If you’re on a minimal install (no GUI), that’s all you need.

Debian’s package manager pulls in the right versions of libcurl, libc6 and others that Mattermost depends on.

2. Create a Dedicated Mattermost User

Running chat software as root is a bad habit. Create a lightweight account:

sudo useradd -r -m -d /opt/mattermost -s /bin/false mattermost

Give it a home directory because the app stores its logs there.

This keeps file permissions tidy and protects your system from accidental writes.

3. Install PostgreSQL (or MariaDB)

Mattermost works best with a real database, not SQLite on a production box. I’ve seen people ship a server that crashes when the chat load spikes because they stuck with SQLite. Skip that.

sudo apt install -y postgresql postgresql-contrib

Create a role and database for Mattermost:

sudo -u postgres psql <<EOF
CREATE ROLE mattermost WITH LOGIN PASSWORD 'changeMe!';
ALTER USER mattermost CREATEDB;
CREATE DATABASE mattermost OWNER mattermost;
\q
EOF

A dedicated PostgreSQL user isolates data and avoids permission errors when Mattermost writes to the DB.

4. Download and Extract Mattermost

Grab the latest stable release from the official site:

cd /opt/mattermost
sudo wget https://releases.mattermost.com/6.9.0/mattermost-6.9.0-linux-amd64.tar.gz
sudo tar -xzf mattermost-6.9.0-linux-amd64.tar.gz --strip-components=1

Change ownership so the Mattermost user owns everything:

sudo chown -R mattermost:mattermost /opt/mattermost

If files are owned by root, the service won’t be able to write logs or temp files.

5. Configure Mattermost

Edit the config.json file to point at PostgreSQL:

sudo nano /opt/mattermost/config/config.json

Find "DriverName": "postgres" and set these values:

"DataSource": "postgres://mattermost:changeMe!@localhost:5432/mattermost?sslmode=disable&connect_timeout=10",

Also, change the SiteURL to match your domain or IP.

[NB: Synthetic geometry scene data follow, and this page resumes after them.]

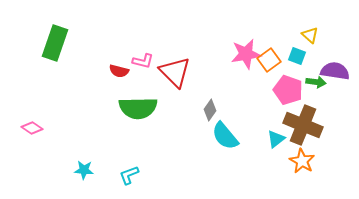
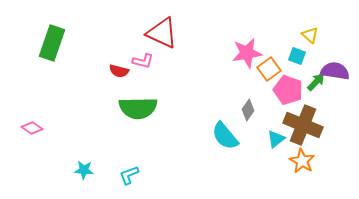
green rectangle: moved 3 px left
pink star: moved 1 px right, 1 px up
orange square: moved 9 px down
red triangle: moved 13 px left, 39 px up; rotated 20 degrees counterclockwise
green arrow: rotated 54 degrees counterclockwise
gray diamond: moved 38 px right
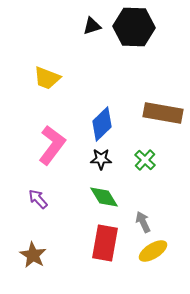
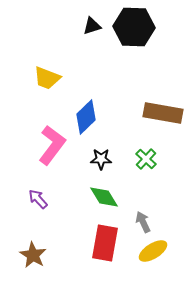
blue diamond: moved 16 px left, 7 px up
green cross: moved 1 px right, 1 px up
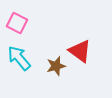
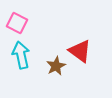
cyan arrow: moved 2 px right, 3 px up; rotated 28 degrees clockwise
brown star: rotated 12 degrees counterclockwise
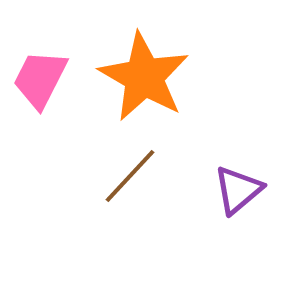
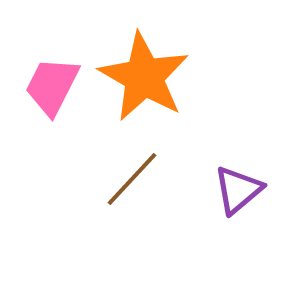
pink trapezoid: moved 12 px right, 7 px down
brown line: moved 2 px right, 3 px down
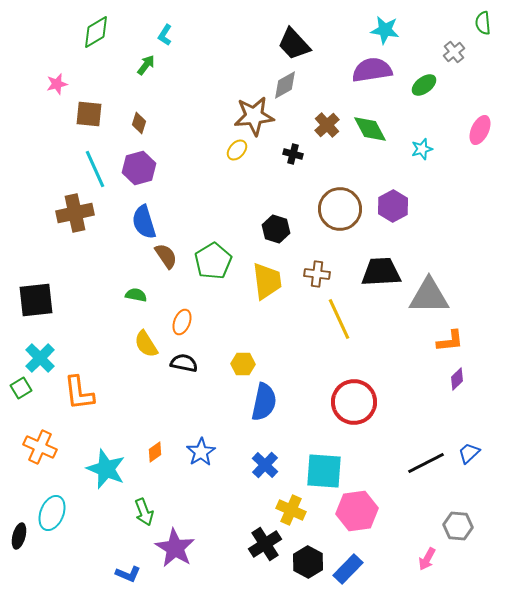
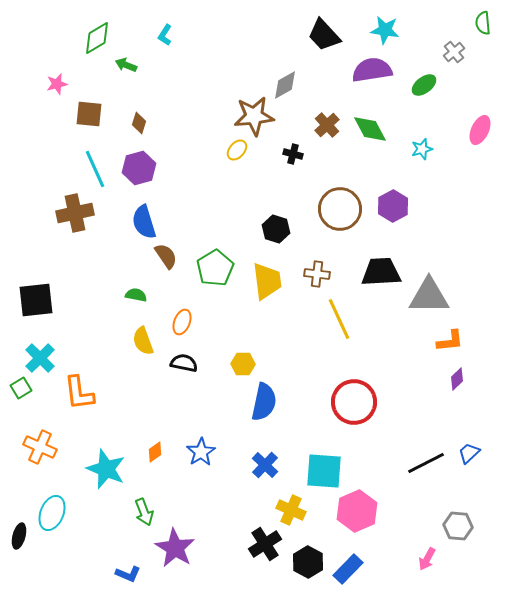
green diamond at (96, 32): moved 1 px right, 6 px down
black trapezoid at (294, 44): moved 30 px right, 9 px up
green arrow at (146, 65): moved 20 px left; rotated 105 degrees counterclockwise
green pentagon at (213, 261): moved 2 px right, 7 px down
yellow semicircle at (146, 344): moved 3 px left, 3 px up; rotated 12 degrees clockwise
pink hexagon at (357, 511): rotated 15 degrees counterclockwise
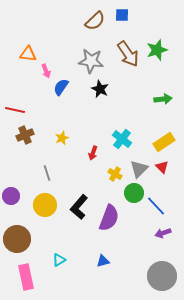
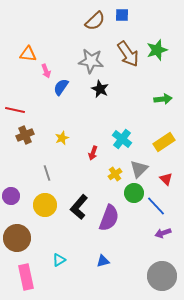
red triangle: moved 4 px right, 12 px down
yellow cross: rotated 24 degrees clockwise
brown circle: moved 1 px up
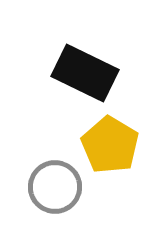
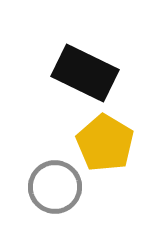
yellow pentagon: moved 5 px left, 2 px up
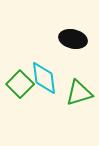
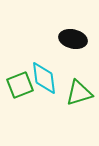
green square: moved 1 px down; rotated 24 degrees clockwise
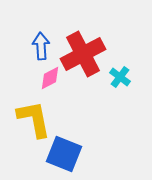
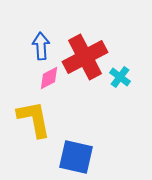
red cross: moved 2 px right, 3 px down
pink diamond: moved 1 px left
blue square: moved 12 px right, 3 px down; rotated 9 degrees counterclockwise
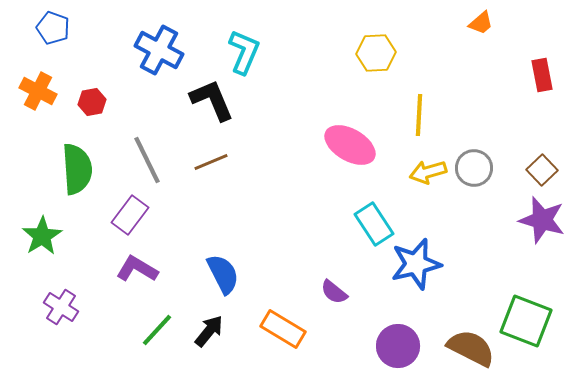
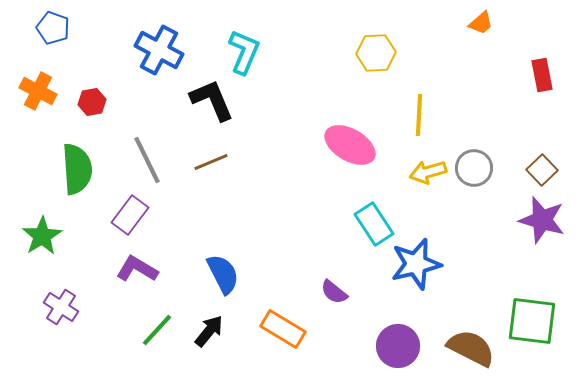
green square: moved 6 px right; rotated 14 degrees counterclockwise
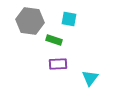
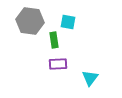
cyan square: moved 1 px left, 3 px down
green rectangle: rotated 63 degrees clockwise
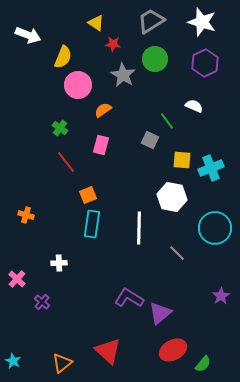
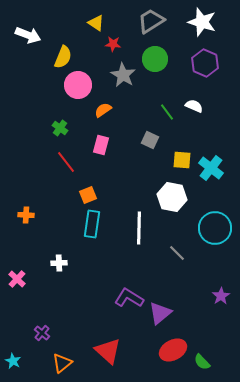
purple hexagon: rotated 12 degrees counterclockwise
green line: moved 9 px up
cyan cross: rotated 30 degrees counterclockwise
orange cross: rotated 14 degrees counterclockwise
purple cross: moved 31 px down
green semicircle: moved 1 px left, 2 px up; rotated 96 degrees clockwise
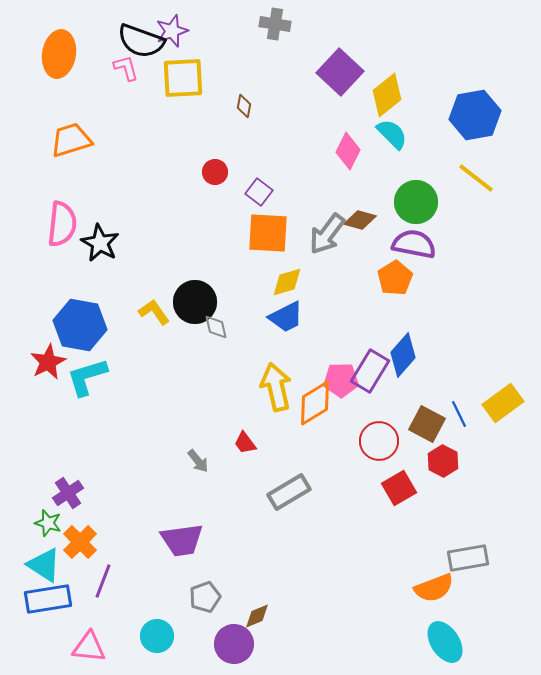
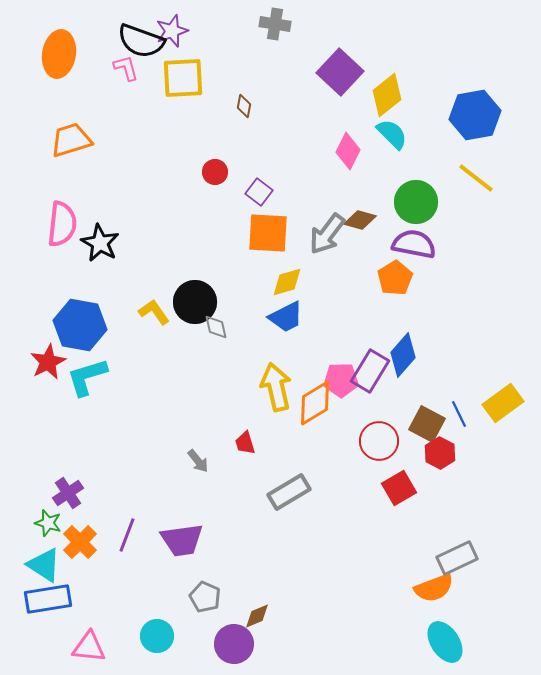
red trapezoid at (245, 443): rotated 20 degrees clockwise
red hexagon at (443, 461): moved 3 px left, 8 px up
gray rectangle at (468, 558): moved 11 px left; rotated 15 degrees counterclockwise
purple line at (103, 581): moved 24 px right, 46 px up
gray pentagon at (205, 597): rotated 28 degrees counterclockwise
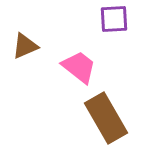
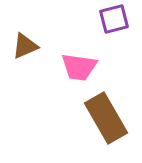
purple square: rotated 12 degrees counterclockwise
pink trapezoid: rotated 150 degrees clockwise
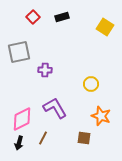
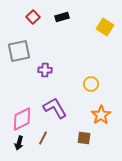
gray square: moved 1 px up
orange star: moved 1 px up; rotated 18 degrees clockwise
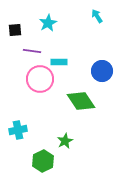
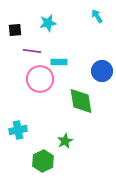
cyan star: rotated 18 degrees clockwise
green diamond: rotated 24 degrees clockwise
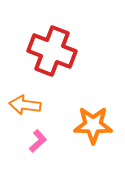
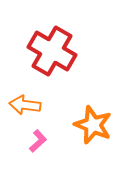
red cross: rotated 9 degrees clockwise
orange star: rotated 21 degrees clockwise
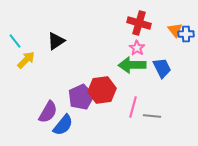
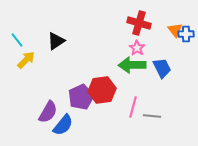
cyan line: moved 2 px right, 1 px up
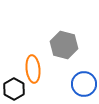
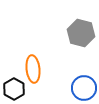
gray hexagon: moved 17 px right, 12 px up
blue circle: moved 4 px down
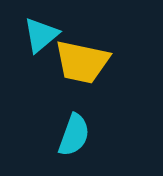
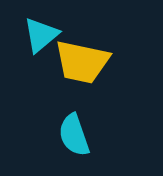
cyan semicircle: rotated 141 degrees clockwise
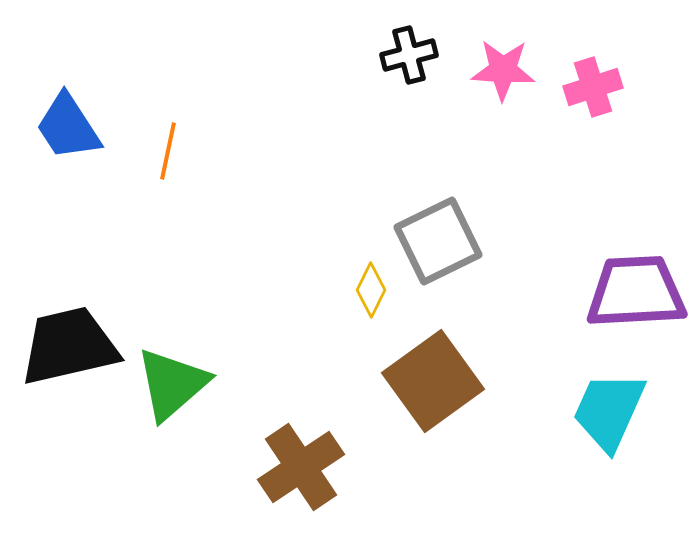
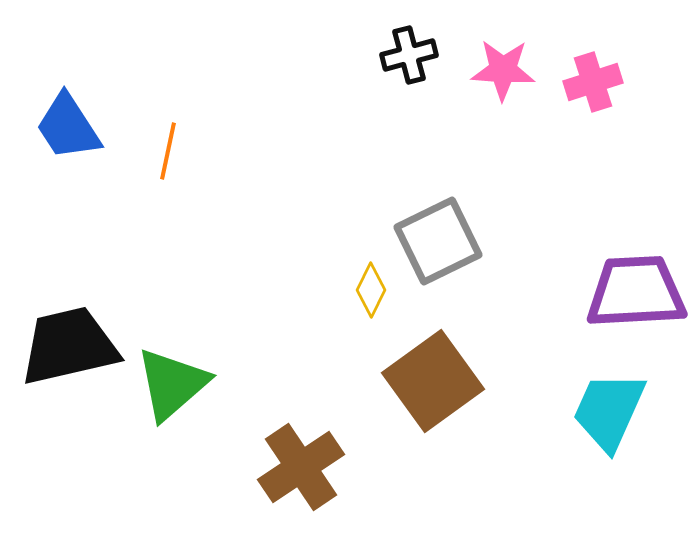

A mis‑typed DSN is a common rookie mistake that results in “database unreachable” errors.

6. Create a Systemd Service File

Create /etc/systemd/system/mattermost.service:

sudo nano /etc/systemd/system/mattermost.service

Paste:

[Unit]
Description=Mattermost Server
After=network.target

[Service]
User=mattermost
Group=mattermost
WorkingDirectory=/opt/mattermost
ExecStart=/opt/mattermost/bin/mattermost server
Restart=always
LimitNOFILE=49152

[Install]
WantedBy=multi-user.target

Reload systemd and enable the service:

sudo systemctl daemon-reload
sudo systemctl enable mattermost --now

The LimitNOFILE setting prevents “too many open files” errors under load.

If you forget to set User= correctly, the service will start as root and then immediately die with a “permission denied” message—an annoyance I’ve seen on dozens of fresh installs.

7. Open the Firewall (Optional but Recommended)
sudo ufw allow 8065/tcp

Mattermost listens on port 8065 by default.

Without this rule, you’ll get “connection refused” even though the server is running.

8. Verify Everything Works

Open a browser to http://your‑server-ip:8065. You should see the Mattermost welcome screen. Log in with the default admin credentials:

Username: sysadmin
Password: sysadmin

Change the password immediately and create your first team.

A quick sanity check confirms that PostgreSQL, file permissions, and systemd are all cooperating.

If you hit a snag where logs say “Failed to bind port 8065,” double‑check that no other process is using it:

sudo ss -tuln | grep :8065

That usually points to an old instance still running or a mis‑configured firewall rule.

Enjoy your new chat platform—no more shouting into the void, just clean, self‑hosted messaging.